SUPPLIED INFORMATION

· · · ·

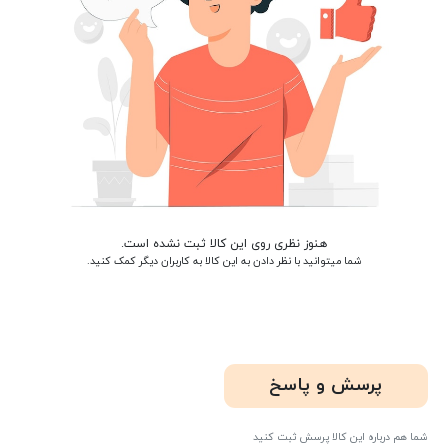
هنوز نظری روی این کالا ثبت نشده است.
شما میتوانید با نظر دادن به این کالا به کاربران دیگر کمک کنید.
پرسش و پاسخ
شما هم درباره این کالا پرسش ثبت کنید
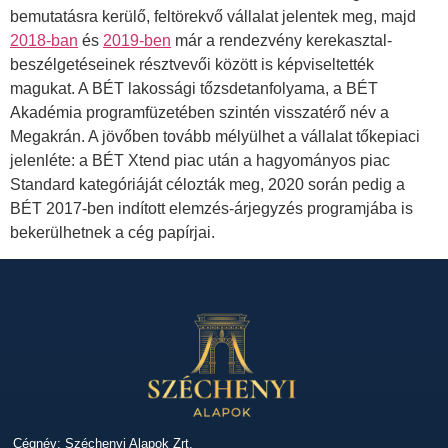
bemutatásra kerülő, feltörekvő vállalat jelentek meg, majd
2018-ban
és
2019-ben
már a rendezvény kerekasztal-
beszélgetéseinek résztvevői között is képviseltették
magukat. A BÉT lakossági tőzsdetanfolyama, a BÉT
Akadémia programfüzetében szintén visszatérő név a
Megakrán. A jövőben tovább mélyülhet a vállalat tőkepiaci
jelenléte: a BÉT Xtend piac után a hagyományos piac
Standard kategóriáját célozták meg, 2020 során pedig a
BÉT 2017-ben indított elemzés-árjegyzés programjába is
bekerülhetnek a cég papírjai.
Cégnév: Széchenyi Alapok Zrt.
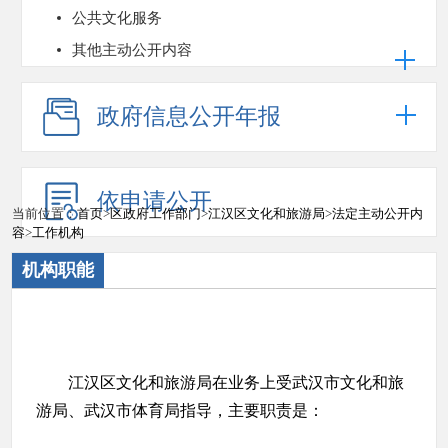
公共文化服务
其他主动公开内容
政府信息公开年报
依申请公开
当前位置：
首页
>
区政府工作部门
>
江汉区文化和旅游局
>
法定主动公开内
容
>
工作机构
机构职能
江汉区文化和旅游局在业务上受武汉市文化和旅
游局、武汉市体育局指导，主要职责是：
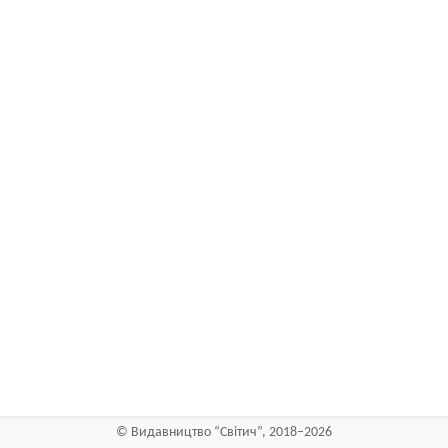
©
Видавництво “Світич”
, 2018–2026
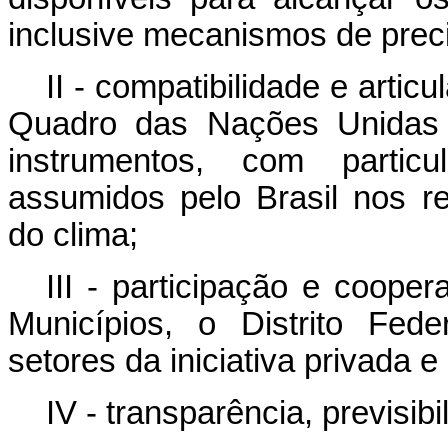
inclusive mecanismos de preci
II - compatibilidade e art
Quadro das Nações Unidas
instrumentos, com partic
assumidos pelo Brasil nos r
do clima;
III - participação e coope
Municípios, o Distrito Fede
setores da iniciativa privada e
IV - transparência, previsib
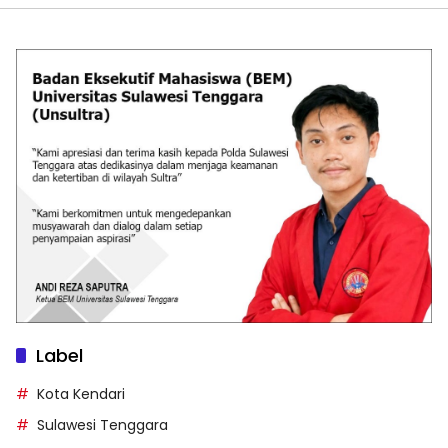
Label
Kota Kendari
Sulawesi Tenggara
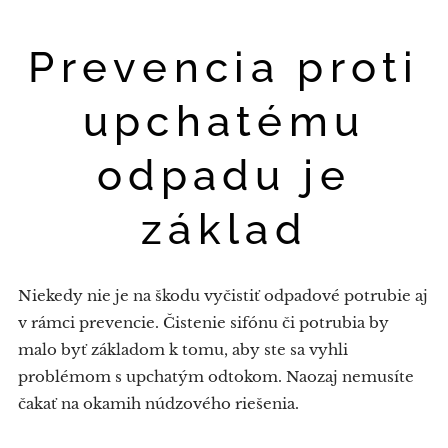
Prevencia proti
upchatému
odpadu je
základ
Niekedy nie je na škodu vyčistiť odpadové potrubie aj
v rámci prevencie. Čistenie sifónu či potrubia by
malo byť základom k tomu, aby ste sa vyhli
problémom s upchatým odtokom. Naozaj nemusíte
čakať na okamih núdzového riešenia.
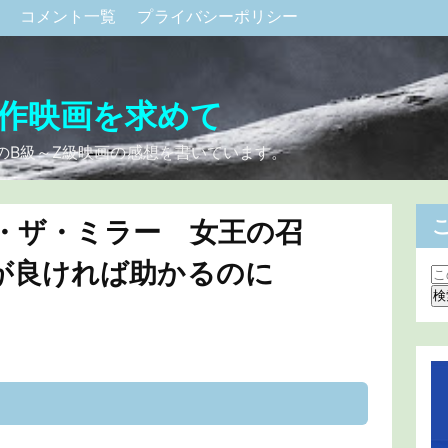
ク
コメント一覧
プライバシーポリシー
作映画を求めて
のB級～Z級映画の感想を書いています。
・ザ・ミラー 女王の召
が良ければ助かるのに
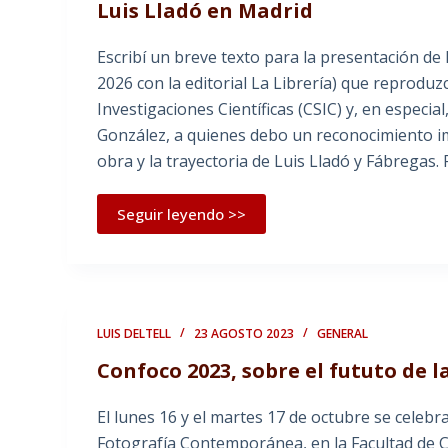
Luis Lladó en Madrid
Escribí un breve texto para la presentación d
2026 con la editorial La Librería) que reproduz
Investigaciones Científicas (CSIC) y, en especia
González, a quienes debo un reconocimiento im
obra y la trayectoria de Luis Lladó y Fábregas.
Seguir leyendo >>
LUIS DELTELL
23 AGOSTO 2023
GENERAL
Confoco 2023, sobre el fututo de la
El lunes 16 y el martes 17 de octubre se celeb
Fotografía Contemporánea, en la Facultad de C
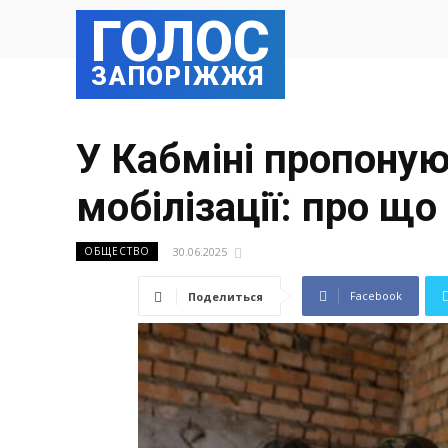
ГОЛОС
ЗАПОРІЖЖЯ
У Кабміні пропоную
мобілізації: про що
30.06.2025
ОБЩЕСТВО
Facebook
Поделиться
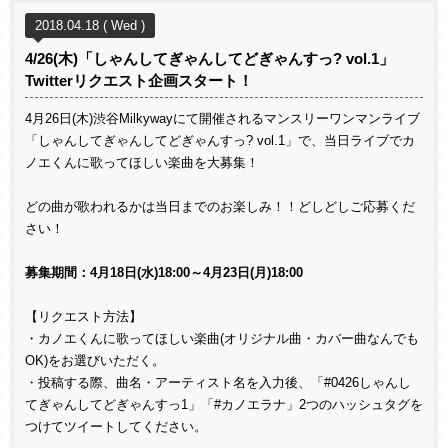
2018.04.18 ( Wed )
4/26(木)「しゃんしてぎゃんしてどぎゃんすっ? vol.1」
Twitterリクエスト企画スタート！
4月26日(木)渋谷Milkywayにて開催されるマンスリーワンマンライブ
「しゃんしてぎゃんしてどぎゃんすっ? vol.1」で、当日ライブでカ
ノエくんに歌ってほしい楽曲を大募集！
どの曲が歌われるかは当日までのお楽しみ！！どしどしご応募くだ
さい！
募集期間：4月18日(水)18:00～4月23日(月)18:00
【リクエスト方法】
・カノエくんに歌ってほしい楽曲(オリジナル曲・カバー曲なんでも
OK)をお選びいただく。
・投稿する際、曲名・アーティスト名を入力後、「#0426しゃんし
てぎゃんしてどぎゃんすっ1」「#カノエラナ」2つのハッシュタグを
つけてツイートしてください。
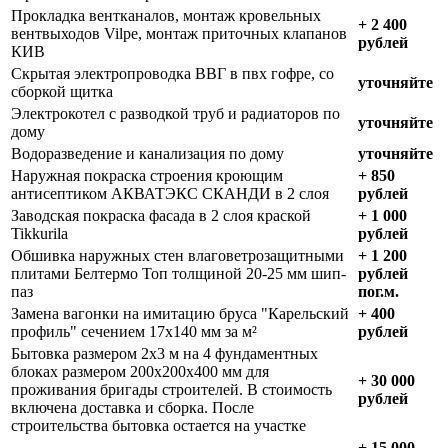
Прокладка вентканалов, монтаж кровельных
+ 2 400
вентвыходов Vilpe, монтаж приточных клапанов
рублей
КИВ
Скрытая электропроводка ВВГ в пвх гофре, со
уточняйте
сборкой щитка
Электрокотел с разводкой труб и радиаторов по
уточняйте
дому
Водоразведение и канализация по дому
уточняйте
Наружная покраска строения кроющим
+ 850
антисептиком АКВАТЭКС СКАНДИ в 2 слоя
рублей
Заводская покраска фасада в 2 слоя краской
+ 1 000
Tikkurila
рублей
Обшивка наружных стен влаговетрозащитными
+ 1 200
плитами Белтермо Топ толщиной 20-25 мм шип-
рублей
паз
пог.м.
Замена вагонки на имитацию бруса "Карельский
+ 400
профиль" сечением 17х140 мм за м²
рублей
Бытовка размером 2х3 м на 4 фундаментных
блоках размером 200х200х400 мм для
+ 30 000
проживания бригады строителей. В стоимость
рублей
включена доставка и сборка. После
строительства бытовка остается на участке
+ 15 000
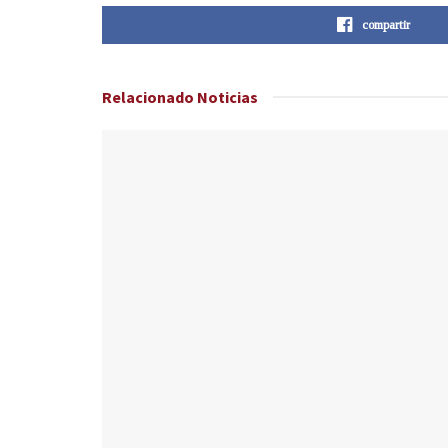
compartir
Relacionado
Noticias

· · · ·

EXERCISE GOAL
Read through the data and copy every line where "дому" shows up.

OUTPUT FOR THIS EXERCISE
дому
Водоразведение и канализация по дому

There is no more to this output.